Alderan negó con la cabeza.
—Algunos han tenido visiones de ese suceso. La mayoría de ellos murieron entre gritos desgarradores, como san Ioan.
—Que tuvo una visión de los Últimos Días y se arrancó los ojos para dejar de verla.
—Exacto. El último capítulo del
Libro de Eador
contiene todo lo que la Iglesia se atrevió a revelar al público de la profecía de Ioan. Hay más en el Apócrifo, cosas capaces de inspirar pesadillas en los hombres más fuertes.
Gair miró en torno, a las velas hinchadas en lo alto, al agua que los salpicaba con sus gotas, brillantes a la luz del sol. Costaba creer que el mundo que veía y tocaba pudiera rasgarse como la pintura de un viejo granero, que al rascarla revela otro mundo debajo. Se preguntó si tendría que haberlo intuido de algún modo. Había leído acerca del Reino Oculto, cuando era un niño, cautivado por los relatos de fantasmas, demonios y criaturas feéricas, pero no eran más que eso, relatos, cuentos. En realidad nunca había pensado que todo ese mundo estuviese ahí, a su lado, tan próximo como su propia piel.
—¿Cómo es posible que no sepa nada al respecto? ¿Cómo sabes tú de la existencia de ese otro mundo, si no puedes verlo, o tocarlo, o…? —Extendió las manos en un gesto de impotencia. Fue incapaz de organizar sus pensamientos para formular preguntas coherentes. Había demasiada información que asimilar.

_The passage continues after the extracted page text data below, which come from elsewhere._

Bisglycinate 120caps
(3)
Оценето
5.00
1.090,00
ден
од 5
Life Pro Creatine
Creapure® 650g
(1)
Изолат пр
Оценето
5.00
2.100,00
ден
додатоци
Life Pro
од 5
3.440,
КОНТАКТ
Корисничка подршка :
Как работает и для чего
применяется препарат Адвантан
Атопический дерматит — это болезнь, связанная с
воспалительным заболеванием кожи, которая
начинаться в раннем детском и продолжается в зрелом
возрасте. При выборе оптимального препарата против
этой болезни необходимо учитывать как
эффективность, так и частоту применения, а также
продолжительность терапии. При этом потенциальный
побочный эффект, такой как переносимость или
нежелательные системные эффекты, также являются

—En lo que a las personas que te educaron concierne, no existe. —Y con una sonrisa más bien triste, añadió Alderan—: A la gente no le gusta pensar demasiado en el mundo que habita, ¿sabes? No le importa el cambio, y es feliz siempre y cuando cada nuevo día siga siendo más o menos como el anterior. Si le cuentas que el cielo no está arriba, o el infierno abajo, sino que de hecho son un mismo lugar y coexiste con nuestro mundo, a una sombra de distancia, te dirá que estás tocado por santa Margret y te pondrá en manos de las hermanas, que te encerrarán en el manicomio.

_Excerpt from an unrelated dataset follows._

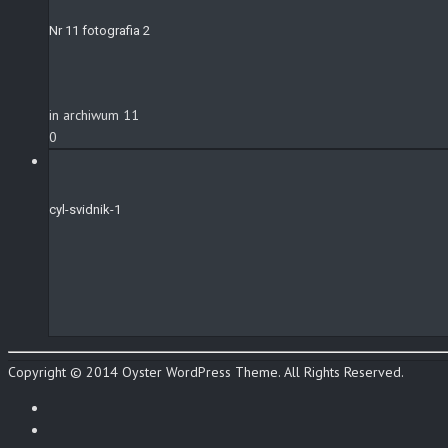
Nr 11 fotografia 2
in archiwum 11
0
cyl-svidnik-1
Copyright © 2014 Oyster WordPress Theme. All Rights Reserved.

Gair sintió cómo se le aflojaban las rodillas y tuvo que sentarse. Todo aquello que había dado por sentado en la vida se tambaleaba lejos de su alcance, como se alejan las manzanas rodando al caer de un carro en marcha. En parte quería seguirlas, atraparlas y amontonarlas de algún modo, pero por otro lado prefería esperar a que dejasen de rodar. Necesitaba más tiempo para encontrarle el sentido a todo. Nada, nada en absoluto, volvería a ser como antes.
—¿Qué me dices de la tormenta? —preguntó al final—. ¿Sospecha Dail algo al respecto?
—Claro que sí. Dijo que no era normal que las tormentas llegasen tan al noreste en esta época del año. Normalmente provienen del sur, del desierto. Alguien estuvo jugando con el tiempo atmosférico.
—¿Quién?
—No tengo ni idea —respondió Alderan, pensativo—. Hay pocas personas lo bastante fuertes como para tejer algo de esa magnitud, y te hablo de las pocas que conozco. Las tormentas no son lo que podría llamar fenómenos locales. Sus causas se extienden a lo largo de decenas, incluso cientos de millas. La temperatura del agua o de la tierra, la dirección del viento, todo contribuye o se confabula en enormes distancias para dar pie a las condiciones que causan una tormenta. Controlar todas esas energías y manipularlas para concentrarlas en una zona específica requiere de una inmensa habilidad, o de una aptitud natural para el canto del tiempo atmosférico. Recuerda que nosotros tuvimos que aunar fuerzas para dispersarla.